Cornelis Tromp’s Sea Triumph
A remarkable painting of imposing dimensions (159.8 x 214 cm) and one of the rare oil paintings signed W..v.velde: doude. The work is dated 1684, and must have been commissioned by Cornelis Tromp, an Admiral as illustrious as his father Maerten Harpertz. By that year Tromp had been retired from his country’s service. A grand-seigneur, he had been knighted by Charles II in 1675. He probably met Van de Velde senior and junior, either at the English court or at their studio in Greenwich.
This huge painting was no doubt intended te be hung either in Tromp’s county house in s’ Graveland or in his house on Amsterdam’s Heerengracht.
At first sight this marine painting appears to depict a moment in one of the greatest sea-battles in the Anglo-Dutch wars. In fact the British and Dutch ships are exchanging salutes, and the scene simultaneously represents and symbolizes a grandiose mêlée of the sort that played a prominent role in Tromps’s career.
The flagship the Gouden Leeuw is shown in meticulous detail (right foreground), with the Gouda further astern and the three-decker Prince (left).
With a 100 guns, the Prince was one of the heaviest ships in the English fleet.
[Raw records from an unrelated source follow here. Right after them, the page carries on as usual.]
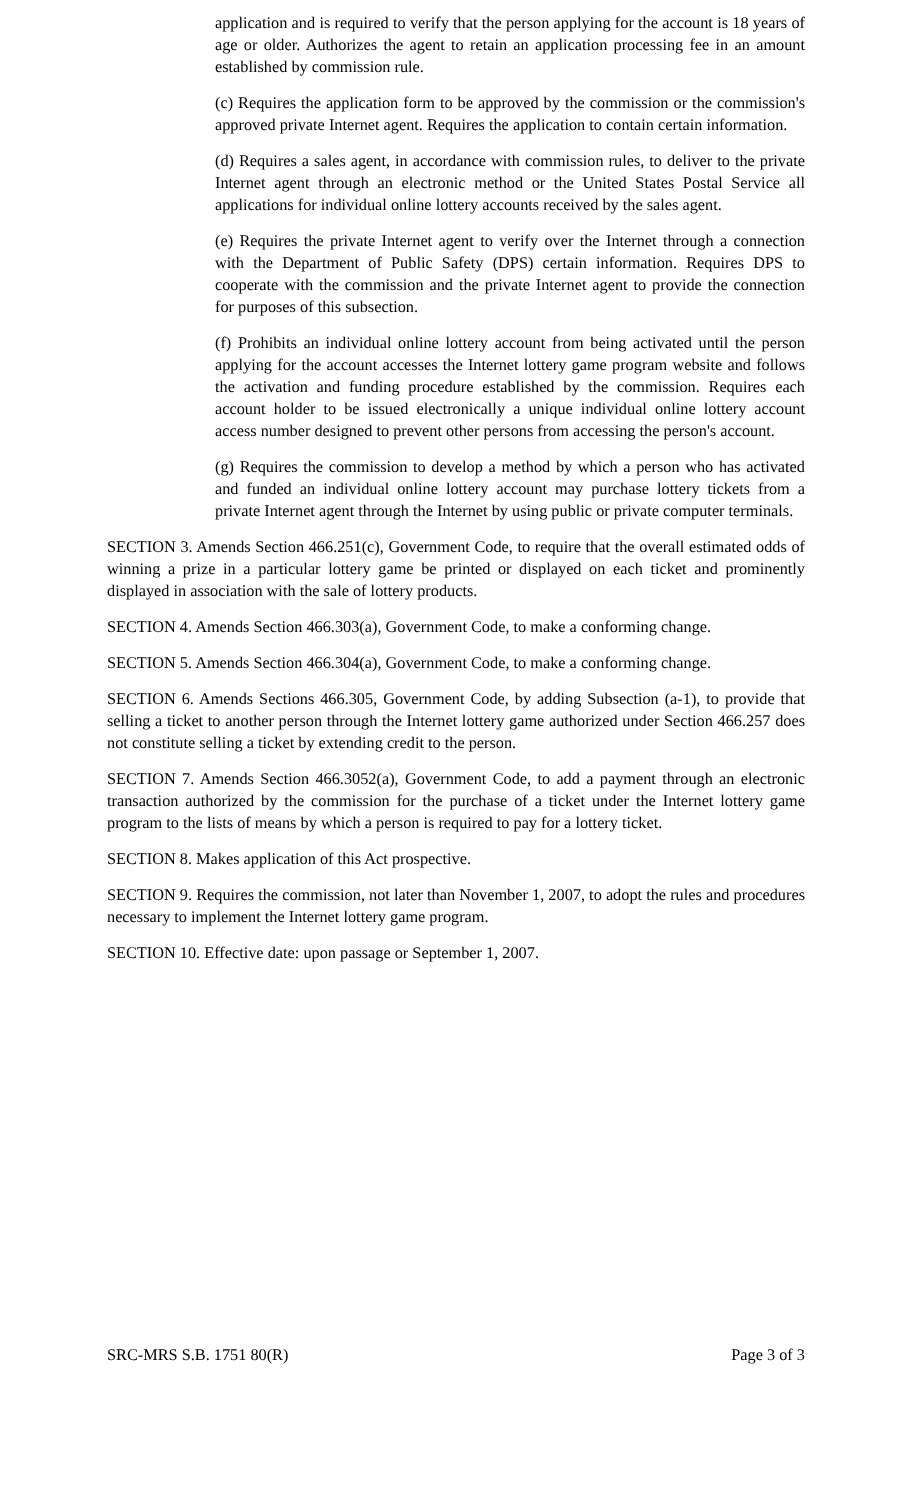application and is required to verify that the person applying for the account is 18 years of age or older. Authorizes the agent to retain an application processing fee in an amount established by commission rule.
(c) Requires the application form to be approved by the commission or the commission's approved private Internet agent. Requires the application to contain certain information.
(d) Requires a sales agent, in accordance with commission rules, to deliver to the private Internet agent through an electronic method or the United States Postal Service all applications for individual online lottery accounts received by the sales agent.
(e) Requires the private Internet agent to verify over the Internet through a connection with the Department of Public Safety (DPS) certain information. Requires DPS to cooperate with the commission and the private Internet agent to provide the connection for purposes of this subsection.
(f) Prohibits an individual online lottery account from being activated until the person applying for the account accesses the Internet lottery game program website and follows the activation and funding procedure established by the commission. Requires each account holder to be issued electronically a unique individual online lottery account access number designed to prevent other persons from accessing the person's account.
(g) Requires the commission to develop a method by which a person who has activated and funded an individual online lottery account may purchase lottery tickets from a private Internet agent through the Internet by using public or private computer terminals.
SECTION 3. Amends Section 466.251(c), Government Code, to require that the overall estimated odds of winning a prize in a particular lottery game be printed or displayed on each ticket and prominently displayed in association with the sale of lottery products.
SECTION 4. Amends Section 466.303(a), Government Code, to make a conforming change.
SECTION 5. Amends Section 466.304(a), Government Code, to make a conforming change.
SECTION 6. Amends Sections 466.305, Government Code, by adding Subsection (a-1), to provide that selling a ticket to another person through the Internet lottery game authorized under Section 466.257 does not constitute selling a ticket by extending credit to the person.
SECTION 7. Amends Section 466.3052(a), Government Code, to add a payment through an electronic transaction authorized by the commission for the purchase of a ticket under the Internet lottery game program to the lists of means by which a person is required to pay for a lottery ticket.
SECTION 8. Makes application of this Act prospective.
SECTION 9. Requires the commission, not later than November 1, 2007, to adopt the rules and procedures necessary to implement the Internet lottery game program.
SECTION 10. Effective date: upon passage or September 1, 2007.
SRC-MRS S.B. 1751 80(R) Page 3 of 3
It was in this vessel that Admiral Spragge fought a ferocious battle of Schooneveld in 1673 against the Gouden Leeuw under Lieutenant Admiral Cornelis Tromp.Forced to beat a retreat, Spragge swore that he would seize Tromp either dead or alive off Kijkduin. Fate decided otherwise. When the mainmast and mizzen of the Prince were shot away Spragge had to transfer to a second ship. When this, too, was rendered rudderless, Spragge was compelled to transfer once more. On the way to third vessel, his longboat was holed and Spragge drowned. However, Tromp’s attempt to capture the Prince was unsuccessful.
The Gouden Leeuw was a three-decker which had been completed at the admiralty yard in Amsterdam in 1666. With 82 guns, she, too, was one of the largest warships of het fleet. She was laid up after the third Anglo-Dutch War.
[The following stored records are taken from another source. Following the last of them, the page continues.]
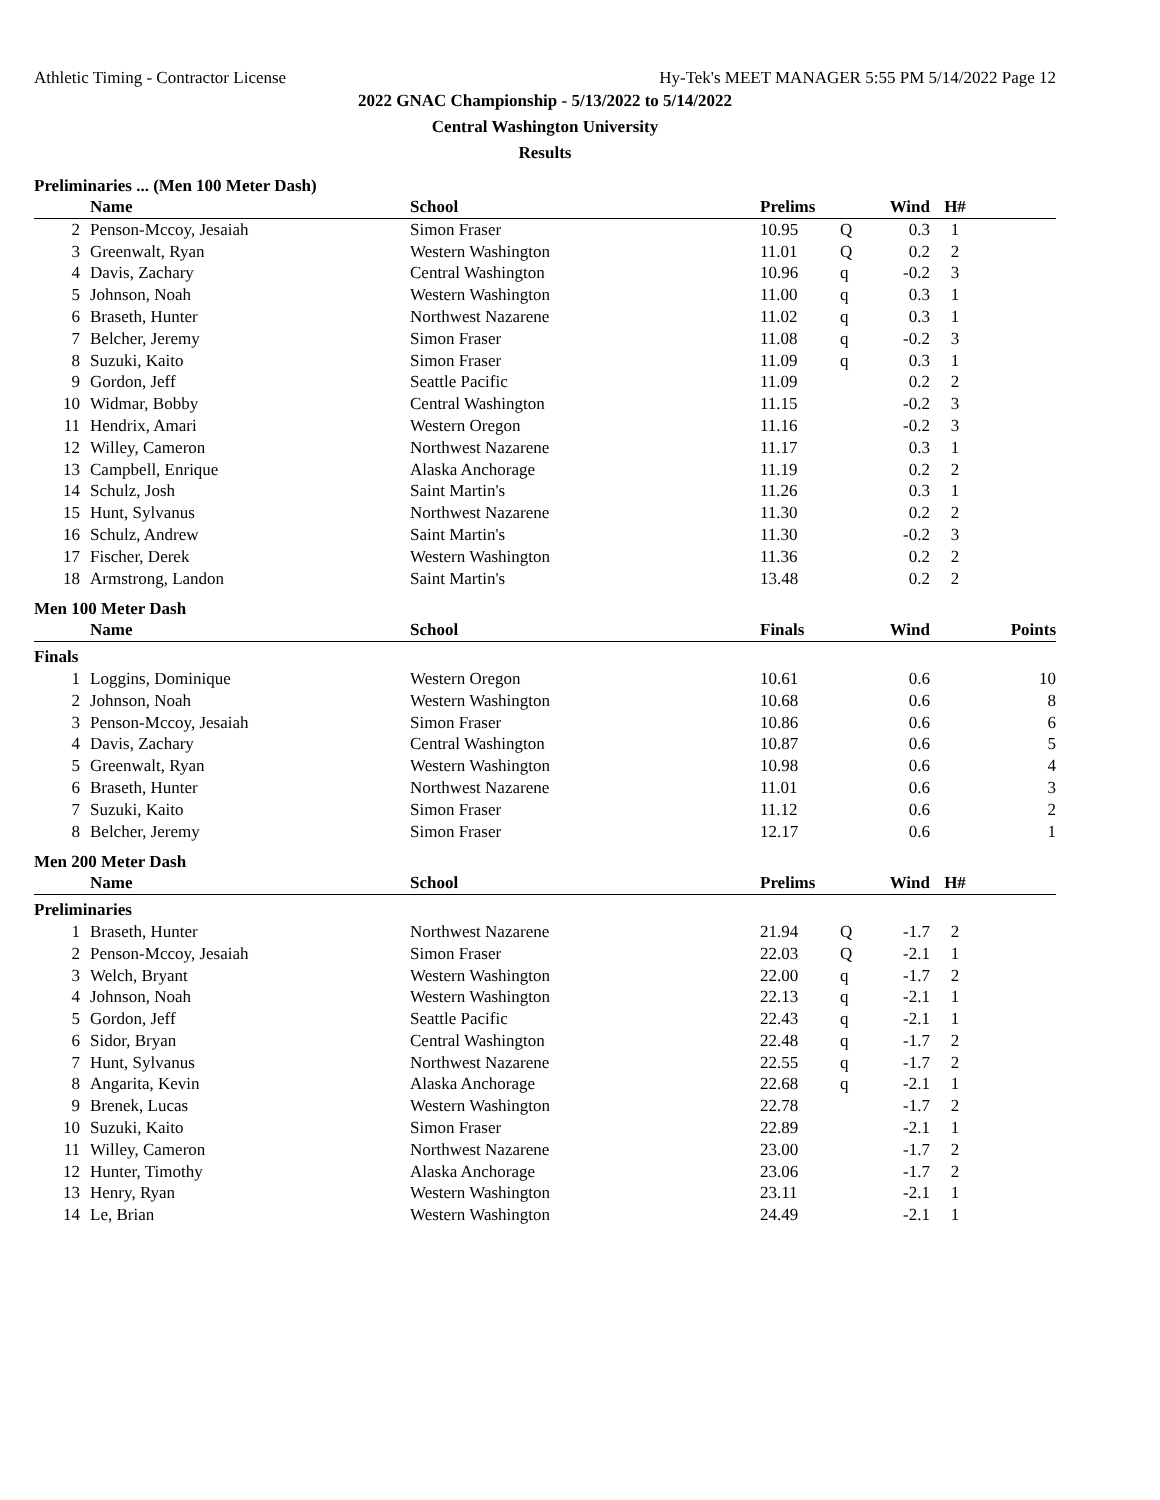Athletic Timing - Contractor License Hy-Tek's MEET MANAGER 5:55 PM 5/14/2022 Page 12
2022 GNAC Championship - 5/13/2022 to 5/14/2022
Central Washington University
Results
Preliminaries ... (Men 100 Meter Dash)
| | Name | School | Prelims | | Wind | H# | |
| --- | --- | --- | --- | --- | --- | --- | --- |
| 2 | Penson-Mccoy, Jesaiah | Simon Fraser | 10.95 | Q | 0.3 | 1 | |
| 3 | Greenwalt, Ryan | Western Washington | 11.01 | Q | 0.2 | 2 | |
| 4 | Davis, Zachary | Central Washington | 10.96 | q | -0.2 | 3 | |
| 5 | Johnson, Noah | Western Washington | 11.00 | q | 0.3 | 1 | |
| 6 | Braseth, Hunter | Northwest Nazarene | 11.02 | q | 0.3 | 1 | |
| 7 | Belcher, Jeremy | Simon Fraser | 11.08 | q | -0.2 | 3 | |
| 8 | Suzuki, Kaito | Simon Fraser | 11.09 | q | 0.3 | 1 | |
| 9 | Gordon, Jeff | Seattle Pacific | 11.09 | | 0.2 | 2 | |
| 10 | Widmar, Bobby | Central Washington | 11.15 | | -0.2 | 3 | |
| 11 | Hendrix, Amari | Western Oregon | 11.16 | | -0.2 | 3 | |
| 12 | Willey, Cameron | Northwest Nazarene | 11.17 | | 0.3 | 1 | |
| 13 | Campbell, Enrique | Alaska Anchorage | 11.19 | | 0.2 | 2 | |
| 14 | Schulz, Josh | Saint Martin's | 11.26 | | 0.3 | 1 | |
| 15 | Hunt, Sylvanus | Northwest Nazarene | 11.30 | | 0.2 | 2 | |
| 16 | Schulz, Andrew | Saint Martin's | 11.30 | | -0.2 | 3 | |
| 17 | Fischer, Derek | Western Washington | 11.36 | | 0.2 | 2 | |
| 18 | Armstrong, Landon | Saint Martin's | 13.48 | | 0.2 | 2 | |
Men 100 Meter Dash
| | Name | School | Finals | | Wind | | Points |
| --- | --- | --- | --- | --- | --- | --- | --- |
| Finals | | | | | | | |
| 1 | Loggins, Dominique | Western Oregon | 10.61 | | 0.6 | | 10 |
| 2 | Johnson, Noah | Western Washington | 10.68 | | 0.6 | | 8 |
| 3 | Penson-Mccoy, Jesaiah | Simon Fraser | 10.86 | | 0.6 | | 6 |
| 4 | Davis, Zachary | Central Washington | 10.87 | | 0.6 | | 5 |
| 5 | Greenwalt, Ryan | Western Washington | 10.98 | | 0.6 | | 4 |
| 6 | Braseth, Hunter | Northwest Nazarene | 11.01 | | 0.6 | | 3 |
| 7 | Suzuki, Kaito | Simon Fraser | 11.12 | | 0.6 | | 2 |
| 8 | Belcher, Jeremy | Simon Fraser | 12.17 | | 0.6 | | 1 |
Men 200 Meter Dash
| | Name | School | Prelims | | Wind | H# | |
| --- | --- | --- | --- | --- | --- | --- | --- |
| Preliminaries | | | | | | | |
| 1 | Braseth, Hunter | Northwest Nazarene | 21.94 | Q | -1.7 | 2 | |
| 2 | Penson-Mccoy, Jesaiah | Simon Fraser | 22.03 | Q | -2.1 | 1 | |
| 3 | Welch, Bryant | Western Washington | 22.00 | q | -1.7 | 2 | |
| 4 | Johnson, Noah | Western Washington | 22.13 | q | -2.1 | 1 | |
| 5 | Gordon, Jeff | Seattle Pacific | 22.43 | q | -2.1 | 1 | |
| 6 | Sidor, Bryan | Central Washington | 22.48 | q | -1.7 | 2 | |
| 7 | Hunt, Sylvanus | Northwest Nazarene | 22.55 | q | -1.7 | 2 | |
| 8 | Angarita, Kevin | Alaska Anchorage | 22.68 | q | -2.1 | 1 | |
| 9 | Brenek, Lucas | Western Washington | 22.78 | | -1.7 | 2 | |
| 10 | Suzuki, Kaito | Simon Fraser | 22.89 | | -2.1 | 1 | |
| 11 | Willey, Cameron | Northwest Nazarene | 23.00 | | -1.7 | 2 | |
| 12 | Hunter, Timothy | Alaska Anchorage | 23.06 | | -1.7 | 2 | |
| 13 | Henry, Ryan | Western Washington | 23.11 | | -2.1 | 1 | |
| 14 | Le, Brian | Western Washington | 24.49 | | -2.1 | 1 | |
During the Four Day’s Battle (1666), Tromp left his own ship for the Gouda, which had been built on the orders of Rear Admiral Isaac Sweers. Although Tromp assumed command and attempted to capture the stranded vessel of Sir George Ayscue, his commander-in-chief De Ruyter gave order for this to be fired. (The Gouda sank during a gale off the Dutch coast in 1683.)
These feats of arms, which took place in two different battles in two different wars, no doubt inspires Tromp to commission Van de Velde to depict in one painting, the Gouden Leeuw, The Gouda and the ship he had so nearly carried of as a price, the Prince. Van de Velde, who had been in the service of the English court since 1673, achieved this without reminding any chance English viewers of the shameful events off Kijkduin.
The painting, which was hanging in Tromp’s Heerengracht house when he died in 1691, must have had a special significance to its owner in his final shore-bound years; for, in all their glory, it showed the two ships in which his two succesfilm exploits had been performed.
The estates inventory drawn up in April 1692 refers to one sole work by Van de Velde: ‘Een langwerpige stuck met vergulde lijst, synde een zeebataelje van Willem van de Velde den Ouden.’ (‘ A long work with a gilden frame, being a sea battle by Willem van de Velde the Elder.) It was valued at a hundred guilders, and was thereby the most valuable work in the inventory.
During the 18th century the painting was no doubt passed on to successive descendants. At the beginning of the 19th century is was bought by the collector Lucas Stokbroo van Hoog-en Aartswoud (1792-1867), clerk of the court and later magistrate of Hoorn. After his death, his collection-which counted no fewer tax 11825 works – was auctioned. Lot 208 specified ‘ W. van de Velde Senior, A° 1684. voorstelling van de Vierdaegsche Zeeslag, kapitaal stuk.’ (‘W van de Velde Senior, Depiction of the Four Days’ Battle, capital work.) In the light of the nineteenth-century love of historical paintings, it is barely surprising that the work was seen as the depiction of a sea battle and that its hidden significance was overlooked. In 1933 the painting was in the collection of Lady Worverton, Iwerne House, Blandford, Dorset.
The marine expert Michael Robinson has described Tromp’s legacy as Van de Velde’s greatest achievement in oils, remarkable for its painstaking attention to detail. It is the bequest of a marine painter who, braving the waters between the battling parties in his own gig or galjoot, might now be seen as the first real war correspondent at sea.